DATASET:

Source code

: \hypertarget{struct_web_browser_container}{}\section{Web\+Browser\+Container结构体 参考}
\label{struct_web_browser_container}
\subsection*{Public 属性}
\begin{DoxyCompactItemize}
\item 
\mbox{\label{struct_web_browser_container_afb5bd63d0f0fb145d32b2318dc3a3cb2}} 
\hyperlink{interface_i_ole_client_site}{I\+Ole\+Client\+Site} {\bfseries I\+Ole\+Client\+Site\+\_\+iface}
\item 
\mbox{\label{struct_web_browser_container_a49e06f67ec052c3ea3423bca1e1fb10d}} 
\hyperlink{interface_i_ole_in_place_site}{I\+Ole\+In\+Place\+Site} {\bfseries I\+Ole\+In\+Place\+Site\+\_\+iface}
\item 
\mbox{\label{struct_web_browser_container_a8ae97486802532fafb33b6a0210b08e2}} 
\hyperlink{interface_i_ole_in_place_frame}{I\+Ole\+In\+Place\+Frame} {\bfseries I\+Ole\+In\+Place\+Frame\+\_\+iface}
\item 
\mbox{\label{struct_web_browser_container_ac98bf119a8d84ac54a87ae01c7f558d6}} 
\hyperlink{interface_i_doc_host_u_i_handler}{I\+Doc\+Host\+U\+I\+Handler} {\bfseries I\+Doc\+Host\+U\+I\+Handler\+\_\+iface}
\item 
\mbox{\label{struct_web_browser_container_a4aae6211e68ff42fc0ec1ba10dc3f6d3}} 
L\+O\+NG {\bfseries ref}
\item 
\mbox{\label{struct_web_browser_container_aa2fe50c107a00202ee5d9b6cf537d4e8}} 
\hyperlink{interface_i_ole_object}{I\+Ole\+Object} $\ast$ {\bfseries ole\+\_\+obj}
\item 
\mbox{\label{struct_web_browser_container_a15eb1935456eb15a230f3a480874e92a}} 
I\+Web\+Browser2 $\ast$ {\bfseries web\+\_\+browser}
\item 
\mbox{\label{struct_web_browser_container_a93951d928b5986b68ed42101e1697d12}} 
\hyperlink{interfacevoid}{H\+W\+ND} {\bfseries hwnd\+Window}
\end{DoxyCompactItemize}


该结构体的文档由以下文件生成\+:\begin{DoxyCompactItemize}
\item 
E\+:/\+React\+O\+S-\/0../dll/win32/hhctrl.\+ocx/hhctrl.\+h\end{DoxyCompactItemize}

EXERCISE REQUIREMENTS: Go through the material above, find each line with the string "bfseries", and copy it.

RESULT OF THE TASK:
\hyperlink{interface_i_ole_client_site}{I\+Ole\+Client\+Site} {\bfseries I\+Ole\+Client\+Site\+\_\+iface}
\hyperlink{interface_i_ole_in_place_site}{I\+Ole\+In\+Place\+Site} {\bfseries I\+Ole\+In\+Place\+Site\+\_\+iface}
\hyperlink{interface_i_ole_in_place_frame}{I\+Ole\+In\+Place\+Frame} {\bfseries I\+Ole\+In\+Place\+Frame\+\_\+iface}
\hyperlink{interface_i_doc_host_u_i_handler}{I\+Doc\+Host\+U\+I\+Handler} {\bfseries I\+Doc\+Host\+U\+I\+Handler\+\_\+iface}
L\+O\+NG {\bfseries ref}
\hyperlink{interface_i_ole_object}{I\+Ole\+Object} $\ast$ {\bfseries ole\+\_\+obj}
I\+Web\+Browser2 $\ast$ {\bfseries web\+\_\+browser}
\hyperlink{interfacevoid}{H\+W\+ND} {\bfseries hwnd\+Window}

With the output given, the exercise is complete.